3 thoughts on “Women’s activism in Hizbullah and Hamas”

  1. Dr Salma’s advice is not for quietism. It is advice for activism, but with a stoical dialectical counterpart. I remember a famous Jesuit preaching that you must strive to understand the mysteries even though you know it to be impossible!
    The practical effect is that the daily practice must in the first place be activist; and in the second case, rational.
    I have been reading an article in [[http://www.transformation.und.ac.za/|Transformations]](a South African magazine) number 25 where Cherryl Walker criticises a previous article of Zarina Maharaj’s.
    It is here:
    http://www.transformation.und.ac.za/issue/25/Walker1994.pdf
    That was 1994. You may think it is no big deal. I that nothing much has changed in 12 years, and that is tragic.

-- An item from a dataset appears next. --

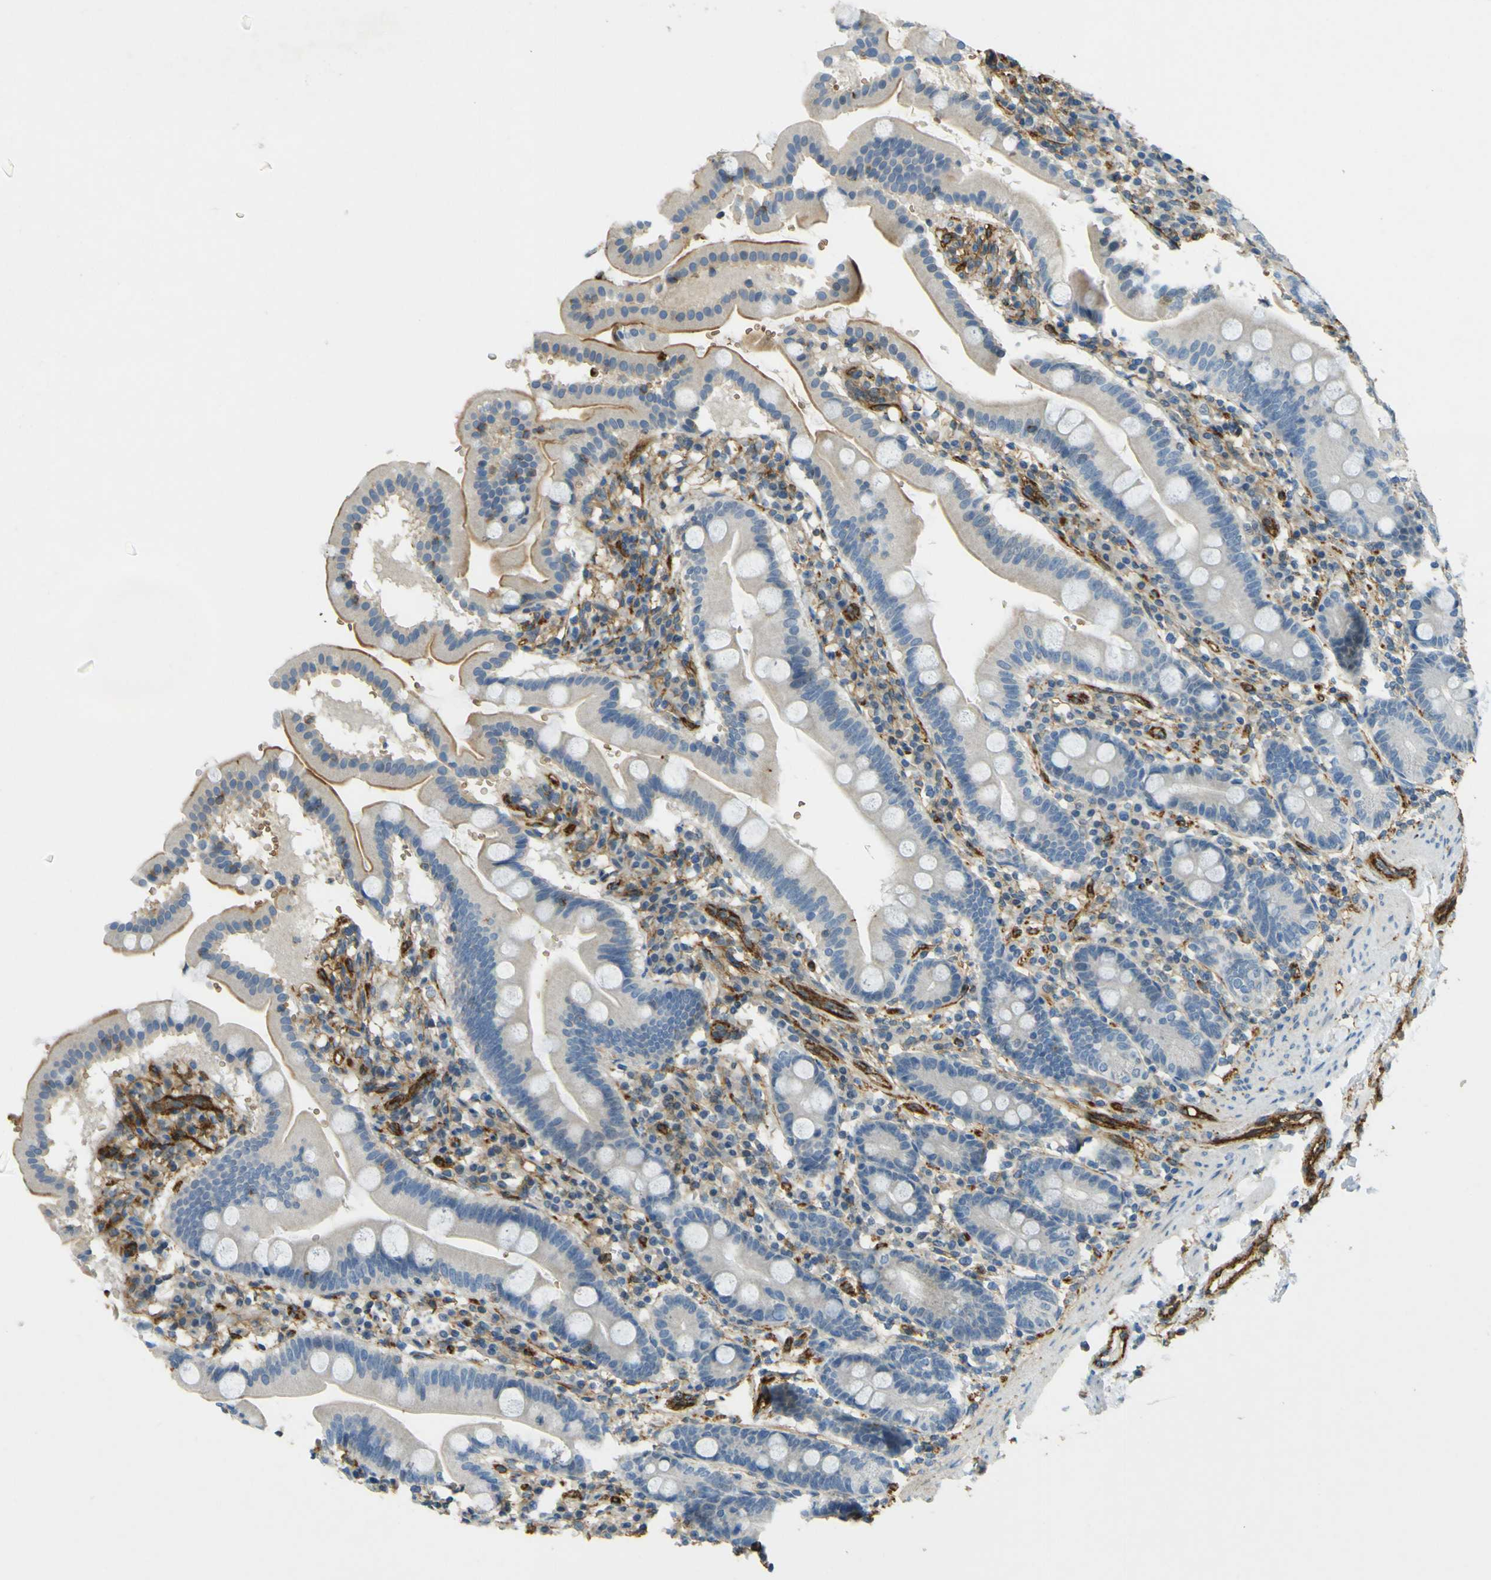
{"staining": {"intensity": "moderate", "quantity": "<25%", "location": "cytoplasmic/membranous"}, "tissue": "duodenum", "cell_type": "Glandular cells", "image_type": "normal", "snomed": [{"axis": "morphology", "description": "Normal tissue, NOS"}, {"axis": "topography", "description": "Duodenum"}], "caption": "Immunohistochemical staining of unremarkable human duodenum demonstrates <25% levels of moderate cytoplasmic/membranous protein expression in approximately <25% of glandular cells.", "gene": "PLXDC1", "patient": {"sex": "male", "age": 50}}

    Incidentally, yesterday was the start of the annual “16 Days of Activism” against woman and child abuse in South Africa. This is big-scale a government- and NGO-supported media campaign. Meanwhile the organisation of women in structures is still stuck in the same doldrums, or maybe it is worse than it was in 1994.
    I suspect that the louder the media champions shout, the less the masses of women are organised. The one is not just a substitute for the other. It is part of the suppression of collective agency on the ground.